**INSTRUCTIONS TO FOLLOW:** Copy the material below, replacing each "catalogue" with "catalog" and leaving everything else unchanged.

**RECORD EXTRACTS:**
------

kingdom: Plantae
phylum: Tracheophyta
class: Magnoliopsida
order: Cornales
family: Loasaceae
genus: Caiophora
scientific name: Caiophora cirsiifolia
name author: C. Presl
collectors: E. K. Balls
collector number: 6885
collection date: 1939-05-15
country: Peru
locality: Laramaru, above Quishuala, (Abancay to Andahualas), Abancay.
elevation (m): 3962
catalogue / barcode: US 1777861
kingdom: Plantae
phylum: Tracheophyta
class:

------

**COMPLETED TASK:**
kingdom: Plantae
phylum: Tracheophyta
class: Magnoliopsida
order: Cornales
family: Loasaceae
genus: Caiophora
scientific name: Caiophora cirsiifolia
name author: C. Presl
collectors: E. K. Balls
collector number: 6885
collection date: 1939-05-15
country: Peru
locality: Laramaru, above Quishuala, (Abancay to Andahualas), Abancay.
elevation (m): 3962
catalog / barcode: US 1777861
kingdom: Plantae
phylum: Tracheophyta
class:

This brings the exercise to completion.